MA and SMP in the UK may last for nine months, but the statutory rate is very low, meaning many women have to rush back to work. Angela Spencer of Babyopathy wrote an open letter to the Prime Minister last week about the increase in women leaving it to the last minute to go on maternity leave because of concerns about finances. She was worried about the knock-on impact on mothers’ health and wellbeing.

Spencer says: “Previously, women were required to give up work and start their maternity from 11 weeks before their due date but at the latest six weeks before. This meant that they had the time to rest and de-stress which is particularly key to the wellbeing of a pregnancy. Stress during pregnancy has the ability to cause premature birth, neonatal death, maternal mental health concerns, anxiety in babies leading to developmental concerns throughout life potentially resulting in more severe mental health concerns in adulthood and SEN concerns.

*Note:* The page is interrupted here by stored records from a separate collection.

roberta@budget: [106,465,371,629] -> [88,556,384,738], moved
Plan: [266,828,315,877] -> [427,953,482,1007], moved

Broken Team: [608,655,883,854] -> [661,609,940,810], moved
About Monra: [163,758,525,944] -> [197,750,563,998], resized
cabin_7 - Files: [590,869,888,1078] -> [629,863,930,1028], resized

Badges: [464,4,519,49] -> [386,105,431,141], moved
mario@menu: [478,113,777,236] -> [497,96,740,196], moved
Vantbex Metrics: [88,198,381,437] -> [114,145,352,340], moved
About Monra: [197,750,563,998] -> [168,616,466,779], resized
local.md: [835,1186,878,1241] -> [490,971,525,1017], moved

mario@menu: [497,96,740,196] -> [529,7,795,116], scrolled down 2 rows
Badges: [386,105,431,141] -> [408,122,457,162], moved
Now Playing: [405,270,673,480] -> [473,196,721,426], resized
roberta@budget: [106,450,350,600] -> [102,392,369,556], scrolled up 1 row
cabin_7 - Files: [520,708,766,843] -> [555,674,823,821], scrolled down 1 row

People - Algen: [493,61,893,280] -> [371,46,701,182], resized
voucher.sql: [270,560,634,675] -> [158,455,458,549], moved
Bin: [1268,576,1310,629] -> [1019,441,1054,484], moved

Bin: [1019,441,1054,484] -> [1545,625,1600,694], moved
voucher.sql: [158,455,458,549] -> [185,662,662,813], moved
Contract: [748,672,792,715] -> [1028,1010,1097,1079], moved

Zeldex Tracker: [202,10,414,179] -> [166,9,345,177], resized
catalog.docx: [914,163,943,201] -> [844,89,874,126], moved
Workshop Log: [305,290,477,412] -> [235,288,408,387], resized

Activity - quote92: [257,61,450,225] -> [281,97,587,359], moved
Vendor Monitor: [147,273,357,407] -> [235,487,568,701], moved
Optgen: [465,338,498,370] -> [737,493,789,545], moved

New research has again reinforced this.

To maximise the time with their baby after the birth many women are working up to or very close to their due date. This is having an enormous detrimental affect on both the wellbeing of mum, the pregnancy and the unborn baby and is a great contributing factor to most of the points above.”

It’s important to cheer the companies at the top who are linking parents’ well being with greater retention, motivation and commitment, but what about the rest? There needs to be an urgent review of the growing gap between haves and have nots when it comes to parental leave.

The Government is currently consulting on proposed changes to parental leave, mainly Shared Parental Leave and Shared Parental Pay, paternity pay and how any changes relate to maternity pay, but also neo-natal pay for parents of babies needing neo-natal care. There has also been a lot of lobbying recently on extending Shared Parental Pay to the self employed and giving self-employed dads access to a paternity allowance.

It’s not just about more money. The whole system needs to be overhauled for the modern age – for instance, should there be a cap on statutory rates as happens in other countries? The Government’s consultation includes a question about whether paternity pay should be capped, but should high-earning women – who may very well have access to enhanced maternity schemes – get 90% of full pay for six weeks? Could the money saved instead be targeted at improving parental pay rates for all?

I know we’re in a general election and politicians will promise all sorts. I know too that leaving the EU is likely to continue to occupy all our bandwidth for what seems like an eternity. But the longer we wait the bigger the divide becomes. If the Government says that leaving the EU will not damage our employment rights, let’s see the proof.